I moved slightly, and he saw the movement and stopped, turning towards me and walking right up to the wooden platform. As he strode up, I inched a little to the left to put some distance between him and me, but then realised I could do little in a sleeping bag. I then froze.

He loomed over me, black against the moonlit sky, his trunk reaching out to check the flimsy wooden railing, and then reaching out to sniff me. I lay there looking at the end of his trunk just a metre away. My heart was hammering and my brain was racing with scenarios, but I didn't twitch. I meant no harm to the elephant and hoped he would sense that.

After an interminable time which must have realistically been about 15 seconds with his trunk checking me, he took a breath and turned aside, slightly withdrawing his trunk. He then reached with his trunk into a black drum a few feet away from my head, which had some water at the bottom of it. He sucked up two trunks full noisily, splashing water right next to me. I could see his eyeball; he was watching me all the time. I did not move.
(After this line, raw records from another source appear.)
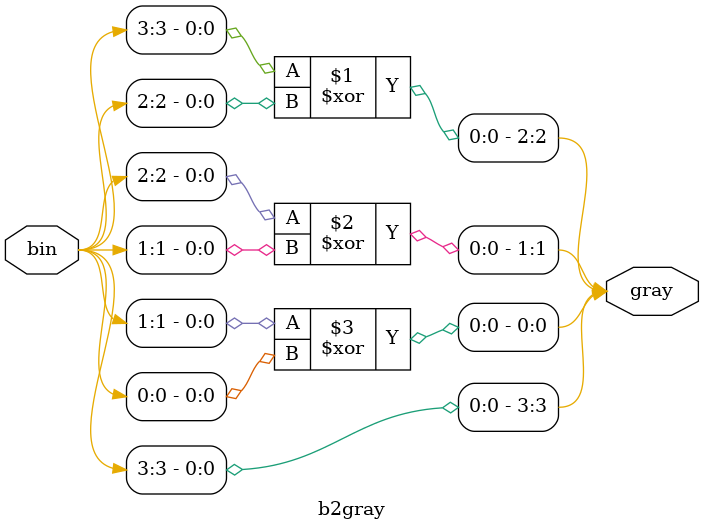
<source format=v>
module b2gray(bin,gray);
input [3:0] bin;
output [3:0] gray;

assign gray[3]=bin[3];
assign gray[2]=bin[3]^bin[2];
assign gray[1]=bin[2]^bin[1];
assign gray[0]=bin[1]^bin[0];
endmodule 
</source>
Then he backed off and walked around the back of the cabin and vanished into the night. Suddenly, there was a sound like a pistol shot; the next morning we found he had broken the windshield of one of the rangers' pickup trucks.

It was the most uniquely close encounter I have had with a wild elephant. These are conflict elephants, often venturing out into fields. Yet when not bothered, they are inherently placid and don't do any harm if they don't feel threatened.

Perhaps it had been our own water truce.